Dschischkariani arbeitet derzeit zusammen mit dem deutschen Historiker Marc Junge von der Ruhr-Universität Bochum an einem von der Volkswagen-Stiftung geförderten Projekt über die Massenrepressionen in Georgien während des Grossen Terrors 1937/38. Ein weiteres, grösseres und für eine breitere Öffentlichkeit gedachtes Vorhaben beschäftigt sich mit der Konzipierung einer «Topografie des Terrors» in Tbilissi. Recherchen im Archiv des Zentralkomitees, jenem des sowjetischen Geheimdienstes und in weiteren Bibliotheken und Beständen werden ebenso die Grundlage dafür sein wie Gespräche mit Zeitzeugen. Die Historikergruppe um Kldiaschwili und Dschischkariani ist für die Umsetzung verantwortlich, das Südkaukasus-Büro der Heinrich-Böll-Stiftung und das Institut für internationale Zusammenarbeit des Deutschen Volkshochschul-Verbandes finanzieren sie. Auch die Schweizer Botschaft beteiligt sich an einem Teilprojekt – jenem über die Aufarbeitung der Jugendproteste gegen die Entstalinisierung im März 1956. Die Gesellschaft Memorial, die sich in Russland als erste und am umfassendsten mit der Aufarbeitung der sowjetischen Vergangenheit beschäftigt hat, ist Kooperationspartner.

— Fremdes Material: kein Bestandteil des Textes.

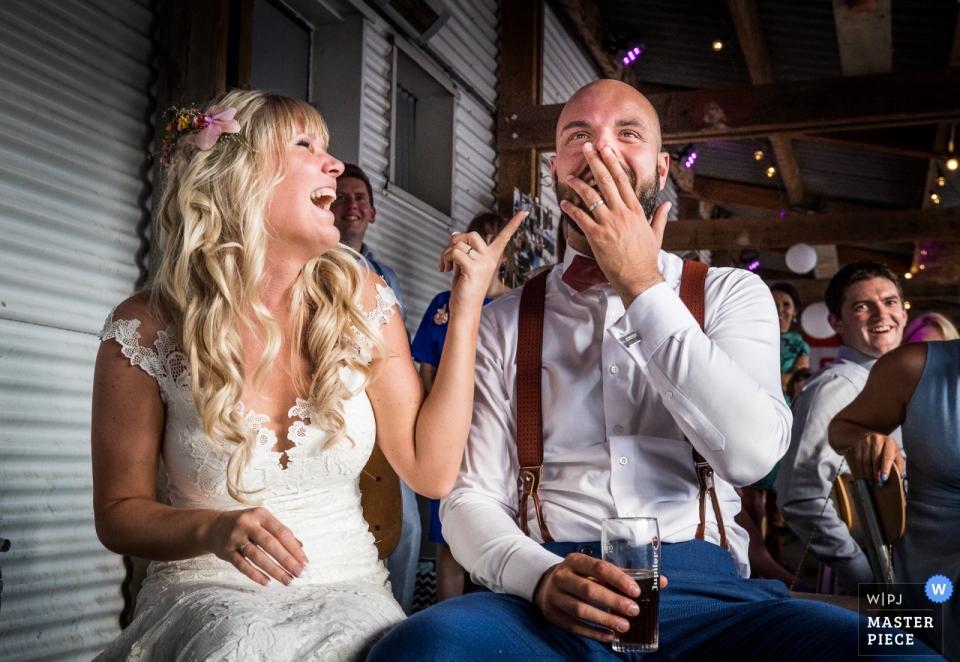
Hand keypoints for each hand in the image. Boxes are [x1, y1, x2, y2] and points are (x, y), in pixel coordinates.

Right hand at [201, 507, 307, 585]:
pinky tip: (267, 583)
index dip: (295, 548)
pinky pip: (242, 565)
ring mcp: (236, 537)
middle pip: (271, 544)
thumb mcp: (262, 522)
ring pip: (258, 556)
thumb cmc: (245, 525)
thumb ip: (280, 533)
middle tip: (299, 573)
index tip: (305, 562)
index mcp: (261, 515)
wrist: (212, 527)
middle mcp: (248, 524)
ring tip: (287, 580)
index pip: (282, 532)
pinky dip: (255, 575)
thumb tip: (300, 548)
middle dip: (287, 560)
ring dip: (274, 570)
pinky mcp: (226, 551)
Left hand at [439, 211, 525, 315]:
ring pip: (459, 243)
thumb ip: (463, 250)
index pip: (504, 238)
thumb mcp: (464, 266)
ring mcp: (483, 263)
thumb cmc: (464, 289)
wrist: (464, 310)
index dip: (514, 224)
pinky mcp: (474, 268)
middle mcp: (490, 259)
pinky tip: (444, 269)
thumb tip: (454, 234)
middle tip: (447, 256)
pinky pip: (455, 252)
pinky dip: (445, 258)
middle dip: (454, 241)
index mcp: (491, 258)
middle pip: (471, 234)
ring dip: (446, 252)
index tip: (524, 213)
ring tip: (445, 266)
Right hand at [532, 553, 667, 641]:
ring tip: (625, 626)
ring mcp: (555, 596)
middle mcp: (563, 577)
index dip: (619, 579)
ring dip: (605, 620)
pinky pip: (574, 626)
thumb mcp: (594, 570)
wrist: (546, 585)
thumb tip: (661, 581)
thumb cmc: (580, 576)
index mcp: (575, 561)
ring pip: (581, 610)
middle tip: (634, 611)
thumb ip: (624, 575)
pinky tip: (609, 636)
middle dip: (614, 602)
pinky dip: (593, 633)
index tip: (636, 591)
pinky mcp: (553, 615)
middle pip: (589, 591)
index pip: (599, 568)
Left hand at [560, 142, 671, 306]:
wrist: (638, 277)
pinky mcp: (596, 236)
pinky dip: (571, 208)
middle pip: (606, 181)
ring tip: (570, 176)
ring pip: (591, 196)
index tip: (606, 150)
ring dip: (579, 184)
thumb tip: (666, 204)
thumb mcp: (656, 234)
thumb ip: (659, 216)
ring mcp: (609, 223)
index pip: (623, 180)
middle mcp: (622, 212)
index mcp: (636, 210)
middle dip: (595, 162)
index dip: (613, 163)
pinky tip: (564, 202)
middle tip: (587, 148)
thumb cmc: (646, 258)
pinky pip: (580, 217)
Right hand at [851, 433, 904, 487]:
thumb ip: (899, 464)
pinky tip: (865, 475)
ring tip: (872, 482)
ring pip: (866, 461)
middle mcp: (877, 439)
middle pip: (875, 460)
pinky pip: (859, 459)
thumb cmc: (885, 448)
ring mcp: (866, 441)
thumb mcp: (895, 453)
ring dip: (868, 473)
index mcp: (889, 442)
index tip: (884, 478)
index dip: (885, 468)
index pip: (887, 457)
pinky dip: (862, 469)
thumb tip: (901, 475)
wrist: (870, 435)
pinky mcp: (858, 444)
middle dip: (876, 474)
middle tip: (878, 484)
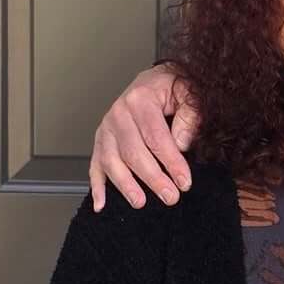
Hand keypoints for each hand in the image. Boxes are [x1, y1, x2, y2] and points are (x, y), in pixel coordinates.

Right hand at [89, 64, 199, 211]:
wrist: (154, 80)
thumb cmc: (172, 88)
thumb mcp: (188, 93)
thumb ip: (189, 116)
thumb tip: (181, 143)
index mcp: (140, 99)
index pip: (156, 137)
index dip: (171, 162)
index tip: (184, 181)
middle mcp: (118, 114)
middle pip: (133, 152)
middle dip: (152, 178)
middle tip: (170, 196)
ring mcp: (106, 129)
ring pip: (112, 161)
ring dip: (125, 185)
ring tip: (140, 202)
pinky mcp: (101, 141)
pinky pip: (94, 166)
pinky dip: (96, 186)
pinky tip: (101, 204)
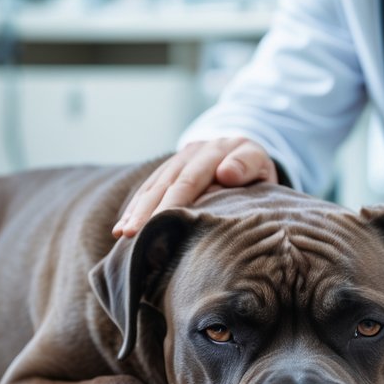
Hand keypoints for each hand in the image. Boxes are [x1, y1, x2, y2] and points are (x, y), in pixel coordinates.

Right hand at [112, 137, 277, 236]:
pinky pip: (148, 188)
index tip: (158, 223)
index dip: (172, 203)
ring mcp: (178, 159)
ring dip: (135, 210)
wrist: (245, 150)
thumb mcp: (261, 163)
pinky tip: (122, 226)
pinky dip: (134, 207)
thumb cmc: (256, 169)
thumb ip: (247, 165)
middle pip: (166, 184)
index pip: (190, 180)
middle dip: (147, 210)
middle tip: (131, 234)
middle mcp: (193, 152)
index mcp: (216, 151)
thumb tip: (225, 173)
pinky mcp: (169, 169)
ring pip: (153, 186)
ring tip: (121, 233)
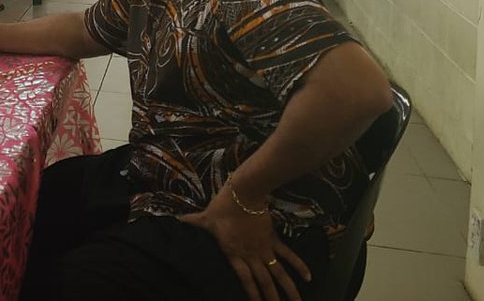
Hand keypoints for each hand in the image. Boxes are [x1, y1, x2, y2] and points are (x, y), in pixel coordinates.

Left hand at [180, 184, 308, 300]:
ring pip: (278, 273)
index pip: (245, 280)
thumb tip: (174, 220)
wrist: (244, 192)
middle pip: (264, 282)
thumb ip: (192, 223)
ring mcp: (264, 248)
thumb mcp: (205, 218)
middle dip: (272, 299)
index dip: (252, 296)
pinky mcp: (273, 239)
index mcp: (234, 254)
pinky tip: (309, 277)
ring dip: (288, 289)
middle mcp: (251, 255)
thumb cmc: (222, 206)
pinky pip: (288, 255)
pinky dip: (299, 265)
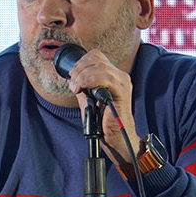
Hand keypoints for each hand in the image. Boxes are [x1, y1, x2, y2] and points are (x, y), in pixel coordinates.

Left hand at [65, 49, 140, 168]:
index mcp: (112, 76)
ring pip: (100, 66)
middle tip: (73, 85)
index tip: (72, 77)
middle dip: (79, 69)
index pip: (96, 56)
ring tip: (77, 88)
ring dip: (82, 76)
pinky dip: (90, 80)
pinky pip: (106, 77)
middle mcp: (120, 76)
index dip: (80, 63)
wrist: (117, 140)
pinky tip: (84, 89)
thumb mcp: (89, 101)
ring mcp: (122, 83)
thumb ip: (83, 89)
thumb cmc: (104, 124)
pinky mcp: (122, 92)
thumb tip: (73, 79)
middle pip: (96, 58)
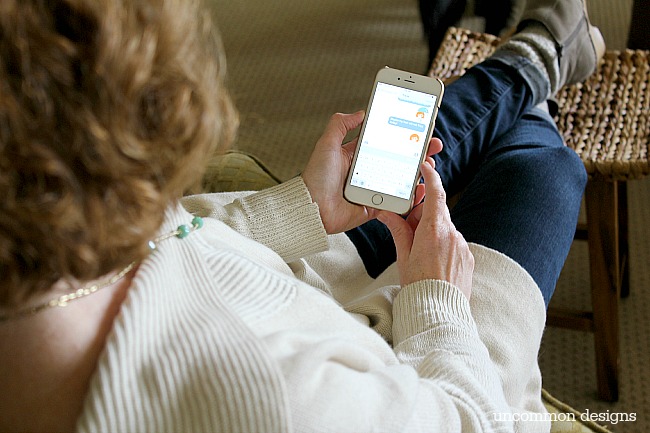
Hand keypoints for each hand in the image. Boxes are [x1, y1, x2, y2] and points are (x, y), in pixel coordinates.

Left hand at [302, 112, 442, 233]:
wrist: (312, 208)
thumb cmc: (316, 177)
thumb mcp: (327, 144)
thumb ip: (341, 125)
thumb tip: (360, 112)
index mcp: (356, 155)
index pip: (384, 141)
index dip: (401, 134)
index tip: (417, 126)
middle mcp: (366, 171)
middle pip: (398, 159)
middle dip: (417, 151)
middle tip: (433, 144)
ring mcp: (372, 189)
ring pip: (401, 179)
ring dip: (418, 172)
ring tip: (430, 163)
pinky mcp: (375, 206)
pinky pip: (396, 201)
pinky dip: (410, 196)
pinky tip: (422, 186)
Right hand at [377, 157, 473, 298]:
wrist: (440, 312)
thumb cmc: (418, 285)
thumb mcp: (403, 256)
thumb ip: (398, 231)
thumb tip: (387, 214)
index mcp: (434, 231)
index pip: (435, 194)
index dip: (431, 177)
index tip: (426, 167)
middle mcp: (452, 234)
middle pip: (438, 213)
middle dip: (423, 215)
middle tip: (408, 226)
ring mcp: (463, 246)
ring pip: (446, 229)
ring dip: (432, 232)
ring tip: (420, 253)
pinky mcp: (468, 257)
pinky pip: (454, 243)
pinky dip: (443, 245)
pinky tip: (433, 262)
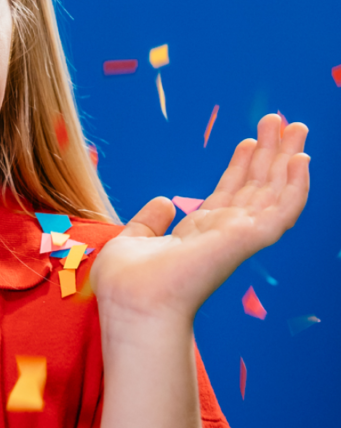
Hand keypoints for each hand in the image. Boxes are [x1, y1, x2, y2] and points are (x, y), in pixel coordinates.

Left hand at [89, 114, 309, 324]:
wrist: (132, 306)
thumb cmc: (128, 287)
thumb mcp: (134, 241)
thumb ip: (149, 221)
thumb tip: (164, 201)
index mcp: (199, 235)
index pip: (229, 194)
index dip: (241, 166)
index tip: (250, 140)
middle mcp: (223, 235)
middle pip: (256, 188)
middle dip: (270, 154)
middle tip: (282, 121)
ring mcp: (238, 237)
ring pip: (273, 192)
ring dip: (287, 159)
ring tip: (295, 126)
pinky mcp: (247, 240)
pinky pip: (281, 211)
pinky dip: (295, 186)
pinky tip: (301, 161)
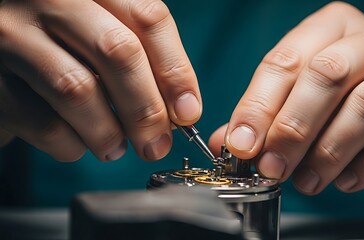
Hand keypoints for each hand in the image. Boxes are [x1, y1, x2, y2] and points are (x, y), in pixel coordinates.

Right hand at [0, 0, 200, 160]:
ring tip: (116, 148)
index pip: (147, 18)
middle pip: (118, 52)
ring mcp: (12, 35)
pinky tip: (77, 145)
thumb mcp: (101, 34)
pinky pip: (42, 122)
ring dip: (108, 133)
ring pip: (78, 90)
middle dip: (147, 110)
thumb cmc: (62, 48)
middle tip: (156, 144)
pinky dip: (70, 145)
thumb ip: (139, 59)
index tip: (188, 112)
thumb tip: (181, 110)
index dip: (176, 71)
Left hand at [209, 2, 363, 194]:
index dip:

Historischer Stadtspaziergang
Die Idee ist gut erprobt, und sie passt bestens in die gegenwärtigen Forschungstendenzen, die dem historischen Raum und Ort des Geschehens die lange vernachlässigte Bedeutung für die historische Erzählung geben. Zunächst für einen Bezirk Tbilissis, später für die ganze Stadt und weitere Orte des Landes soll ein historischer Stadtspaziergang entwickelt werden, der die Schauplätze des Stalinismus für Touristen und Einheimische erlebbar macht. Das Konzept wird das Bewusstsein für die brutale Herrschaft des Diktators auch in dessen Heimat zu schärfen verstehen. Mehr als eine patriotische Geschichtsdarstellung kann die Konfrontation mit einem Ort zum Nachdenken über Kontinuitäten und Brüche der Geschichte anregen. Das Haus von Stalins Schergen Lawrenti Berija zum Beispiel, dem Statthalter in Georgien und späteren sowjetischen Geheimdienstchef, dient heute dem Menschenrechtsbeauftragten der Regierung als Amtssitz.